Develop and Maintain a Positive Outlook (LifeWorks article)

Optimistic people tend to believe that good things happen more often than bad things. They may face many challenges, but when they have setbacks, their positive thoughts help them cope. Research has found that optimists experience less stress, have stronger relationships, and show more of the perseverance needed to succeed at work and in life. 

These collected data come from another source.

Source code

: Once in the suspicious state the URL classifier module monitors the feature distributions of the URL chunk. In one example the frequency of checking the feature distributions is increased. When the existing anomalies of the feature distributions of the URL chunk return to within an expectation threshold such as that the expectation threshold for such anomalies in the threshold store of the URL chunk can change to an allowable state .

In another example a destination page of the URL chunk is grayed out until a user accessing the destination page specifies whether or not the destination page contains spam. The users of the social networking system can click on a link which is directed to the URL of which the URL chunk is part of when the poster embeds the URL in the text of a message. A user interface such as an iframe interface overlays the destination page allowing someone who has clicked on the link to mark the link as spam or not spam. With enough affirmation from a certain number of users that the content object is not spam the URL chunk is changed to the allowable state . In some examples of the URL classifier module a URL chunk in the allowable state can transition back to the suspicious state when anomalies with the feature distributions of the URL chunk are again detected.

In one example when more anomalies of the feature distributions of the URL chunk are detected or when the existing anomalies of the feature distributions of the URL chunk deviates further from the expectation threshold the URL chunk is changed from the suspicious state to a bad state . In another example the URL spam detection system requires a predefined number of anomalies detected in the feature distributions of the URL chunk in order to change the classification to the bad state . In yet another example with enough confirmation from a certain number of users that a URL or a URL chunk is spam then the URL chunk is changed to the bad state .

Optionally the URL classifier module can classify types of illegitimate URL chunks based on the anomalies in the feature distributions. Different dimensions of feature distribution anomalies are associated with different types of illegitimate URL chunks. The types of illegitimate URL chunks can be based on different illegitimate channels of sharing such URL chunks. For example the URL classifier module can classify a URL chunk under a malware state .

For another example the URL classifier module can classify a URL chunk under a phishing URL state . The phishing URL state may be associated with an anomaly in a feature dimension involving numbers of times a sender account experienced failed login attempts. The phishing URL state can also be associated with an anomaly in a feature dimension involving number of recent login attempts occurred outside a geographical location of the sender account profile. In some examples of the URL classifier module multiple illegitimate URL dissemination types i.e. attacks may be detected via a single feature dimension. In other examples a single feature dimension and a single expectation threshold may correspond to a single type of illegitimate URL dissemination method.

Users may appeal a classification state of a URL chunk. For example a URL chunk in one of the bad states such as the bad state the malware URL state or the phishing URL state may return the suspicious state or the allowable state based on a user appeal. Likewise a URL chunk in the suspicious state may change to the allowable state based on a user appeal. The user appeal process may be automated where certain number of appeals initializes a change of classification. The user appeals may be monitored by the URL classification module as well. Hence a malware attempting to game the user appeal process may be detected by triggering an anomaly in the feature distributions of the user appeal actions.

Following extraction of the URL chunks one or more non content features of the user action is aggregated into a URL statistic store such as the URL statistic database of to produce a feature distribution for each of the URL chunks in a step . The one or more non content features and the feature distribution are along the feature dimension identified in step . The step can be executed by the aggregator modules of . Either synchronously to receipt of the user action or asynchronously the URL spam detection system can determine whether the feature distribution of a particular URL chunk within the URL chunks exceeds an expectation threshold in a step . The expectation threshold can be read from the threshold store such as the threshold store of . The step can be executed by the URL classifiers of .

Here are some tips on staying optimistic:

  • Be aware of your negative thoughts. Pull back from time to time and listen to the messages you’re sending yourself. If you have negative thoughts about a situation you can’t change, try to replace them with positive ones.
  • Practice talking back to yourself. Create alternate responses to the negative thoughts you would like to overcome, and consider writing those responses down. For example, if you think, “I’ll never be able finish that project,” try, “I’ll break it down into manageable parts.” If you think, “I don’t know how to do that,” try, “I have a chance to learn something new.”
  • Use “thought-stopping” techniques. Learn a few ways to interrupt negative thoughts, which some scientists call “thought-stopping techniques.” Psychologist Martin Seligman suggests in his book Learned Optimism that you carry a 3 x 5″ card with STOP written on it in red and look at it when you want to break a thought pattern. He adds, “Many people find it works well to wear a rubber band around their wrists and snap it hard to stop their ruminating.”
  • Distract yourself. If you can’t or don’t want to use thought-stopping techniques, find other ways to distract yourself from negative thoughts. Play a musical instrument or a sport that requires your full concentration. Or make a tape, burn a CD, or create a playlist of upbeat songs that make you want to sing along.
  • Bring more humor into your life. Tap into the power of laughter to banish gloomy thoughts. Rent funny movies, post cartoons on a bulletin board, or enjoy the jokes or humorous songs your friends upload to Facebook or a blog.
  • Spend time with optimistic people. Research has found that moods and ideas can be contagious. Chronic complainers may bring you down even if you aren’t aware of it. Spend as much time as you can with optimistic people who lift your spirits.
  • Use your core values. Behavioral scientists say that most people have two to five values that are especially important to them, which may include things like humor, kindness, creativity, spirituality, leadership, or a capacity to love. These core values (often called “signature strengths”) are strongly linked to more satisfaction in life. And using them may increase your optimism almost effortlessly because exercising them makes you feel invigorated rather than exhausted.
  • Practice gratitude. A pessimistic outlook may cause you to lose sight of the things you’re thankful for, and practicing gratitude can restore the balance. Spend a few minutes each day thinking about the good things in your life, or sharing them with a friend or family member. Some experts suggest that you keep a “gratitude journal” and write down the things that make you feel grateful.
  • Control what you can control. Even if you’re basically an optimist, you may start to feel pessimistic if you dwell on things you can’t control. Focus on doing all you can to improve what you can control.
  • Develop or keep up good-health routines. Optimism is easier to maintain when you feel good physically and mentally. Eat a healthy diet, sleep for 7 to 9 hours a night, and get 30 minutes of vigorous exercise at least three times a week.
  • Get help if you have unwanted negative thoughts that won’t go away. A therapist or other counselor can give you other ideas on what to do if you have persistent negative thoughts that are interfering with your work, relationships, or enjoyment of life. The employee assistance program (EAP) can give you information on how to find a therapist in your area.